Neben der Sensibilisierung der Verkehrsteilnehmer sollten die Ordnungswidrigkeiten und strafrechtlichen Konsequenzen nicht unterschätzt werden. „Wenn trotz geschlossener (Halb-)Schranke der Bahnübergang mittels motorisiertem Fahrzeug überquert wird, drohen dem Kraftfahrer ein Bußgeld bis zu 700 Euro, zwei Punkte und drei Monate Fahrverbot. Fußgänger und Fahrradfahrer können bis zu 350€ für ihre Ordnungswidrigkeit bezahlen. Im schlimmsten Falle eines sogenannten gefährlichen Eingriffs in den Bahnverkehr, drohen sogar Freiheitsstrafen!“ erinnert die Präventionsbeauftragte der Bundespolizeiinspektion Chemnitz POKin Constanze Strohm.

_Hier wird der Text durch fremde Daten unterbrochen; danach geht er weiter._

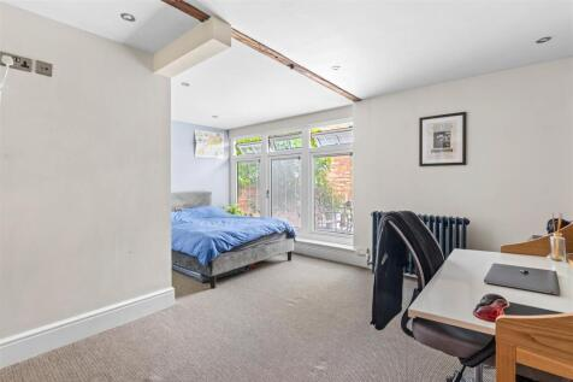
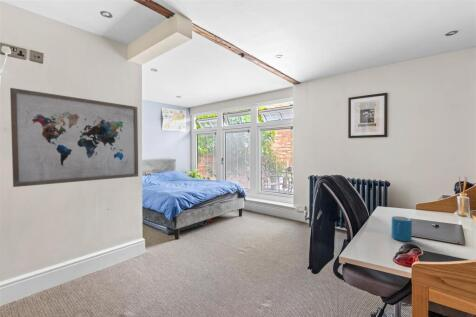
+ mug [390,215,413,242]
+ wall art [9,87,139,188]
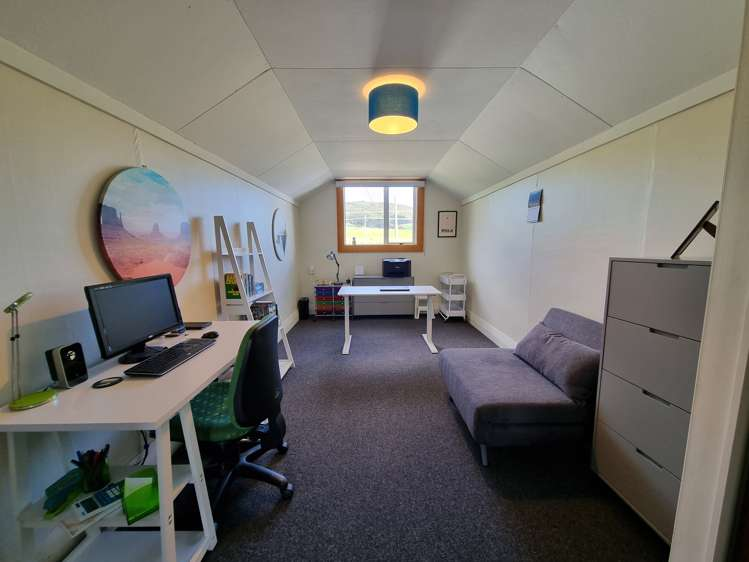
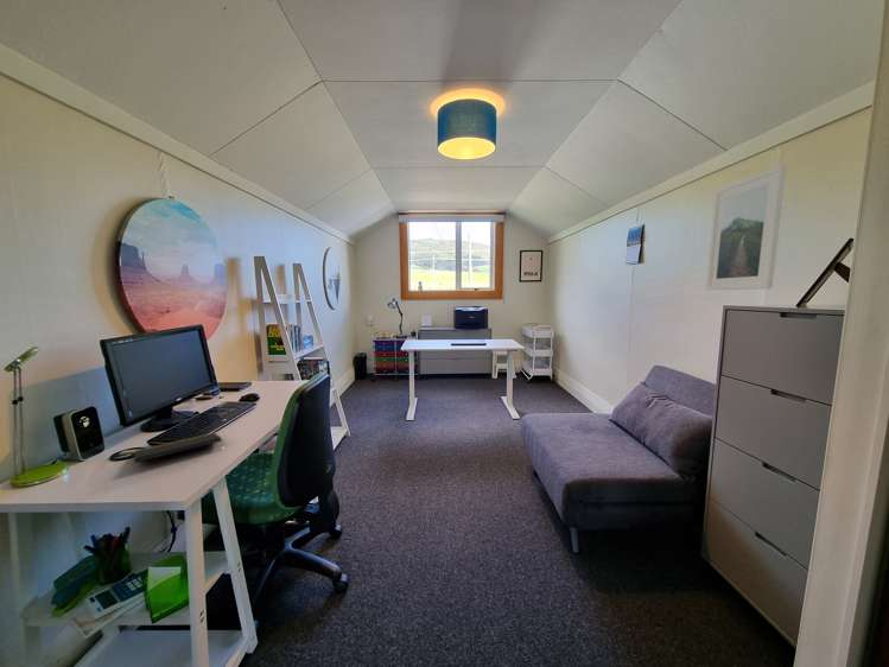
+ notepad [133,432,224,464]
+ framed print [705,164,787,291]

Um Bahnübergänge sicher zu passieren, geben ADAC, Bundespolizei und Deutsche Bahn diese Tipps:

  • Geschlossene Schranken bedeuten Stopp! Sie schließen nicht ohne Grund! Niemals geschlossene Schranken umfahren oder darüber klettern!
  • An beschrankten Übergängen bei gelbem Licht und rotem Blinklicht stehen bleiben, nicht erst, wenn sich die Schranken senken.
  • Erst queren, wenn das Rotlicht erloschen ist und die Schranken vollständig geöffnet sind.
  • Bremsbereit und mit angepasster Geschwindigkeit (max. 50 km/h) auf den Bahnübergang zufahren.
  • An Bahnübergängen niemals überholen!
  • Die Bahnstrecke nach beiden Seiten überblicken.
  • Auf akustische Pfeifsignale achten.
  • Sofort anhalten, wenn sich ein Zug nähert!
  • Keine Panik bei einer Fahrzeugpanne auf den Gleisen! Das Auto sofort verlassen, sich in Sicherheit bringen und die 112 anrufen.

Hintergrund:
In der Präventionskampagne „Geblickt? Sicher drüber“ haben sich Deutsche Bahn, ADAC, Bundespolizei, Verband Deutscher Verkehrsunternehmen (VDV) sowie die gesetzlichen Unfallversicherungen UVB und VBG zusammengeschlossen, um gemeinsam über das richtige Verhalten an Bahnübergängen zu informieren. Seit Kampagnenstart im Jahr 2002 konnte die Zahl der Bahnübergangsunfälle durch die umfassende Beseitigung von Bahnübergängen, die zunehmende technische Sicherung sowie Aufklärungsarbeit von bundesweit 294 auf 139 im Jahr 2021 gesenkt werden.